Dividends No dividend was declared as expected.
Key Results Highlights
1Q12 net profit surged 69% QoQ, led mainly by new projects
such as Tapis EOR (50% completion for Q topside from 39%, and 30% for R
topside) and Telok Gas Project (40% from 19%). This led to the EBIT for the
Engineering and Construction (E&C) segment almost doubling to RM65.8m from
RM33.2m. However, the Marine Conversion & Repair (MCR) unit reported a 36%
decline in EBT to 10.3m on margin compression due to poor market condition
although the number of vessels being repaired was maintained at 20.
YoY, 1Q12 net profit dipped 39% from RM128.6m as EPCIC
Turkmenistan Block 1 project has been completed. Hence, the associate income declined
to RM1.1m from
RM23.6m previously.
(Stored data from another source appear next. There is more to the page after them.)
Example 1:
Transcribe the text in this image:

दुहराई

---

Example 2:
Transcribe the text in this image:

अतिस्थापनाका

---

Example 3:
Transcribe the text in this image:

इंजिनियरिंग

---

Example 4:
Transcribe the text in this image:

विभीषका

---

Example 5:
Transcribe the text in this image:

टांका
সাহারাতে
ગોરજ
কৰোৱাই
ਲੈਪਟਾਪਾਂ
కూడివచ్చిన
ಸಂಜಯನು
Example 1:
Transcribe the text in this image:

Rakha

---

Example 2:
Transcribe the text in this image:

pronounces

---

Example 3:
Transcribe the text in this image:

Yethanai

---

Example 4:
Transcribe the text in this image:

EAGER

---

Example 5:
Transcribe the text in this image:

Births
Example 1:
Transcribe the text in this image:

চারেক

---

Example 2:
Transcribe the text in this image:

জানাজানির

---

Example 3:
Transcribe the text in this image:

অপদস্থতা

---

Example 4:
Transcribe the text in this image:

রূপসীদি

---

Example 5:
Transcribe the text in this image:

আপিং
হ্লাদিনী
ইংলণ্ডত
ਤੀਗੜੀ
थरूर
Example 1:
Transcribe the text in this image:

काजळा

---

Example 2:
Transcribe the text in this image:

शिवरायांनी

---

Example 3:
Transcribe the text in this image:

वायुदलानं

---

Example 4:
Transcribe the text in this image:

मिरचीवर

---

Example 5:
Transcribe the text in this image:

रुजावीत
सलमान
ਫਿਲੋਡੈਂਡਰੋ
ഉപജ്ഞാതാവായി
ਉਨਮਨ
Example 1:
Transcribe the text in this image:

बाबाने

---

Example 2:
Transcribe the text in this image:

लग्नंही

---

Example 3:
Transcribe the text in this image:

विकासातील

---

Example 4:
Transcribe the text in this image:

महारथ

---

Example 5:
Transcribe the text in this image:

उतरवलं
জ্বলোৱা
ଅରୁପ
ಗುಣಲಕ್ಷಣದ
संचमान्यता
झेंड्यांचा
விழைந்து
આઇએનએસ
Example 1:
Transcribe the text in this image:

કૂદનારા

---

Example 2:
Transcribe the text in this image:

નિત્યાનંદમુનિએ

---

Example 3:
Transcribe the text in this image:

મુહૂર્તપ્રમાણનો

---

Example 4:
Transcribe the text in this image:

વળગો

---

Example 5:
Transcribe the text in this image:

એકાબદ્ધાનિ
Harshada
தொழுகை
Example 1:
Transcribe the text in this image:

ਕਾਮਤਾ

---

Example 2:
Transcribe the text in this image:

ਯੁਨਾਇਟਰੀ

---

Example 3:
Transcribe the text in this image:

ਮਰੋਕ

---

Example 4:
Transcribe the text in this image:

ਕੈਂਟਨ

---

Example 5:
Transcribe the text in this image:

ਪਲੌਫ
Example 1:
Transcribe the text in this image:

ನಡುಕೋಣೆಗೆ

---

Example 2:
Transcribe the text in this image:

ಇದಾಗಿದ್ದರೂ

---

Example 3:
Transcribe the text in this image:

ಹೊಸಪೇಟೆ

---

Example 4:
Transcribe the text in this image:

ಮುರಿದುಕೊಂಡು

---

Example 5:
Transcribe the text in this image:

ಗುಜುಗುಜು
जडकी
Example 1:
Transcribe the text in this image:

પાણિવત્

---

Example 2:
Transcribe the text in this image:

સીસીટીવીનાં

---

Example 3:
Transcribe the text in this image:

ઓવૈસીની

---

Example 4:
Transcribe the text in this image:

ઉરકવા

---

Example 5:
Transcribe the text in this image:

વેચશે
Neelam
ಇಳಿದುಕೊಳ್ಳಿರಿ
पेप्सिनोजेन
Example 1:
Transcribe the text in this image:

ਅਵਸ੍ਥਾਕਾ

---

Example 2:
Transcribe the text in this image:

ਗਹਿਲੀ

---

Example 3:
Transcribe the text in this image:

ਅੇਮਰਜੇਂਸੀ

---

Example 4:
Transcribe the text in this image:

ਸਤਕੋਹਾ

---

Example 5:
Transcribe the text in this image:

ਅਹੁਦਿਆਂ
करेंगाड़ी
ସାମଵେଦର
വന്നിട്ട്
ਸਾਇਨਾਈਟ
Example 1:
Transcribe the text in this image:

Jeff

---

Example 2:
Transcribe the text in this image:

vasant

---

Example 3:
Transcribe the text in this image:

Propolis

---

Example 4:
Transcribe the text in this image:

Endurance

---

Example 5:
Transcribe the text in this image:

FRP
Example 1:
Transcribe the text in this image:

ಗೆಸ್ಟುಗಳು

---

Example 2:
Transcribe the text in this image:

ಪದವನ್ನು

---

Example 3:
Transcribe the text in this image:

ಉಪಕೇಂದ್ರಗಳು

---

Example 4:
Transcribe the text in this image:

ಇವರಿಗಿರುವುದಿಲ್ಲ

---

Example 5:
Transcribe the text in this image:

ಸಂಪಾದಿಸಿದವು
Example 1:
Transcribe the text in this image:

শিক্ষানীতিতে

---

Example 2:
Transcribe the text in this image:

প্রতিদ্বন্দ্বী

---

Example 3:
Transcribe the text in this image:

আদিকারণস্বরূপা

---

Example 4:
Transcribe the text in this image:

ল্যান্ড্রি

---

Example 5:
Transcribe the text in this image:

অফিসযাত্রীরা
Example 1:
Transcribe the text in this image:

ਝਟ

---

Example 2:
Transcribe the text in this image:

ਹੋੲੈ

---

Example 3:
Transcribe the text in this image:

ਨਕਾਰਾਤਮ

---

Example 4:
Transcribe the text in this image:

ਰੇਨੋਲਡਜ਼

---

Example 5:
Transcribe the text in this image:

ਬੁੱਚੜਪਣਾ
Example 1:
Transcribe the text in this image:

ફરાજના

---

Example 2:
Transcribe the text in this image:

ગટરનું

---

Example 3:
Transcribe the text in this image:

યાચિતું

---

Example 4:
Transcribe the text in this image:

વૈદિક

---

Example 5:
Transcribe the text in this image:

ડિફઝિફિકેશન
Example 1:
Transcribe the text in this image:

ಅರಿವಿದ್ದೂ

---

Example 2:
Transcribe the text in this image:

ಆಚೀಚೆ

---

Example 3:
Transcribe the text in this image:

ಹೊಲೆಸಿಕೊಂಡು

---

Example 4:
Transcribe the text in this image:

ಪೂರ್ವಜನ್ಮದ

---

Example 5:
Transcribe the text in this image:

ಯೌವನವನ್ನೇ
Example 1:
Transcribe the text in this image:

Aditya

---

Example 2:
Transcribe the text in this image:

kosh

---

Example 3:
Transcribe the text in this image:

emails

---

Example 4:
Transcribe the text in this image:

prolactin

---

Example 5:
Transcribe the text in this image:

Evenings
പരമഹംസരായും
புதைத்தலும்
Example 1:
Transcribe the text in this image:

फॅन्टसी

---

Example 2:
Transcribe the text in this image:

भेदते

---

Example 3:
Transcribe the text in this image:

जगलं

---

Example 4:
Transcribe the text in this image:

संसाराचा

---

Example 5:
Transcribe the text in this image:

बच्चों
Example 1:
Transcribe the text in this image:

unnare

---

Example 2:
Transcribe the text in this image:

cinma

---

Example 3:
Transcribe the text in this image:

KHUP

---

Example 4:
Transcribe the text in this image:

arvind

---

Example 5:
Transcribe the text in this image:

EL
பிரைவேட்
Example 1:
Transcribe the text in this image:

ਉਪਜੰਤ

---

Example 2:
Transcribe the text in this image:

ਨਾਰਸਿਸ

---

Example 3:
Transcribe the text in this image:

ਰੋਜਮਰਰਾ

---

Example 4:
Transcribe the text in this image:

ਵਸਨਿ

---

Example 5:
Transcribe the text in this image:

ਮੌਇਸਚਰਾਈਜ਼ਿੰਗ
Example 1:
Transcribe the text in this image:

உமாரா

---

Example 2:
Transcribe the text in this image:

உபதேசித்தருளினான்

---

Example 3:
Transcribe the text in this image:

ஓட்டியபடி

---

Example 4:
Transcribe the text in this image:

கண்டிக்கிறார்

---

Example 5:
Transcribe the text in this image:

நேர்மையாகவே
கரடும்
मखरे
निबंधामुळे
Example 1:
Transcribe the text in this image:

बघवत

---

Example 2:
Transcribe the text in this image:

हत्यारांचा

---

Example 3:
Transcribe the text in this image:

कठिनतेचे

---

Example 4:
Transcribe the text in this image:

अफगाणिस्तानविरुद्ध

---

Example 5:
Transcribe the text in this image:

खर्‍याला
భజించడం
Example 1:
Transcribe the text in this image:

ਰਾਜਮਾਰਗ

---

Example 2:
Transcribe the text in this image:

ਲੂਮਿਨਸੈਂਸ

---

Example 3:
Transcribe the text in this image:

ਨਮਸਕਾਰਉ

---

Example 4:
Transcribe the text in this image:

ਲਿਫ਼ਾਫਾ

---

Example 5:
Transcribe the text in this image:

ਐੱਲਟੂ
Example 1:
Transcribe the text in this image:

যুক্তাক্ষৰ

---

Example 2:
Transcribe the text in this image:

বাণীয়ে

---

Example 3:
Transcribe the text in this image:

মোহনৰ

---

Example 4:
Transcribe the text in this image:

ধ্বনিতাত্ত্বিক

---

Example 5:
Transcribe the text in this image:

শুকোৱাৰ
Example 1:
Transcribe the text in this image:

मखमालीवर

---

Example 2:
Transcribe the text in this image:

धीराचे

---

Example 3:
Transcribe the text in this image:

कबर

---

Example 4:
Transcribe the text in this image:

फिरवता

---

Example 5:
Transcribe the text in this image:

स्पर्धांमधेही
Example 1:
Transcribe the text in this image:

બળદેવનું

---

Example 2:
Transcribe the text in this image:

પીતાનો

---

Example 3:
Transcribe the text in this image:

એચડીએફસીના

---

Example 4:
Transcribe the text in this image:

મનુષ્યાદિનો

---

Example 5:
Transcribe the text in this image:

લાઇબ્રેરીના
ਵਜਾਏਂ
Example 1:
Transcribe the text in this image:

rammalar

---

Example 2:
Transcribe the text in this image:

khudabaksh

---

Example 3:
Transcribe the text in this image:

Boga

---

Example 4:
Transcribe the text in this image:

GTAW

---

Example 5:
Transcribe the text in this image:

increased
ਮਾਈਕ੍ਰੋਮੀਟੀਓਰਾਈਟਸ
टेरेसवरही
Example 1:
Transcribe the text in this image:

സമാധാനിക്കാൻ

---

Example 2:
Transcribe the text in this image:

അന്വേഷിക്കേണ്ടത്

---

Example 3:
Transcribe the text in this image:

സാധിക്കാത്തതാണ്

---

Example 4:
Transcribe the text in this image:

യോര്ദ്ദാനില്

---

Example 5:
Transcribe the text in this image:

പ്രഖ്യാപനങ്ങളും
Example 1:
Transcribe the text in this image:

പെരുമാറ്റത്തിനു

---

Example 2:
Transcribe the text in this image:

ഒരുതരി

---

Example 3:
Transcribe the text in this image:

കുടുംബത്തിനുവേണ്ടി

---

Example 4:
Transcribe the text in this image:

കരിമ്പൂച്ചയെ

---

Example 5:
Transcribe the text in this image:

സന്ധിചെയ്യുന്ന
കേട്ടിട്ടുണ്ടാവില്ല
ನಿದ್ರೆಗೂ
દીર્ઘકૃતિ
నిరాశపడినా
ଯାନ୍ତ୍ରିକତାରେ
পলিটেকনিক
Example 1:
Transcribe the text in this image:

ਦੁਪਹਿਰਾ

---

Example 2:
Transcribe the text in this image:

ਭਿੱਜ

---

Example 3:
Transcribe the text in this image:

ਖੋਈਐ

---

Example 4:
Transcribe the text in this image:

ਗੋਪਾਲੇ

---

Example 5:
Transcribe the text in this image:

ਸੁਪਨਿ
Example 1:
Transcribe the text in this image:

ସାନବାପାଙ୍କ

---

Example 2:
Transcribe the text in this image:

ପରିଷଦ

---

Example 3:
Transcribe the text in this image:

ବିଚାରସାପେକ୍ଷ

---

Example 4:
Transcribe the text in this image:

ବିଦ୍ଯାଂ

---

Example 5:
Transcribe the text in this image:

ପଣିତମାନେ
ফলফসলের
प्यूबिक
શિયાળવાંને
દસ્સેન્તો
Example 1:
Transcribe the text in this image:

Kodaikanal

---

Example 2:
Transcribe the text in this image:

Meanwhile, E&C reported EBIT which contracted
33% but MCR turned profitable (RM10.3m) from a loss making (-RM14.1m) position
previously.
Orderbook declined to RM2.36b as at Mar 2012 from RM3.09b
three months ago.
Outlook Lacking of catalyst to boost earnings in the
shortterm, as its project execution and replenishment are prone to delays. The
stock’s valuation is also susceptible to a de-rating after the listing of Sapura
Kencana Petroleum.
Change to Forecasts No
changes in our FY12-FY14 estimates.
Rating MAINTAIN UNDERPERFORM
Valuation We are revising our fair value up to RM4.65
from RM4.26 previously as we roll forward our valuation basis to FY13. However,
we have revised our target PER lower to 18.0x (from 19.5x) as we believe the
stock will be de-rated once Sapura Kencana Petroleum is listed given the lack
of upside factors for the stock. The premium against the sector’s average PER
of 15.0x is due to its Petronas patronage status which guarantees it a certain
degree of contract replenishment.
Risks Risks to our call are higher-than-expected
project wins and acceleration in project executions.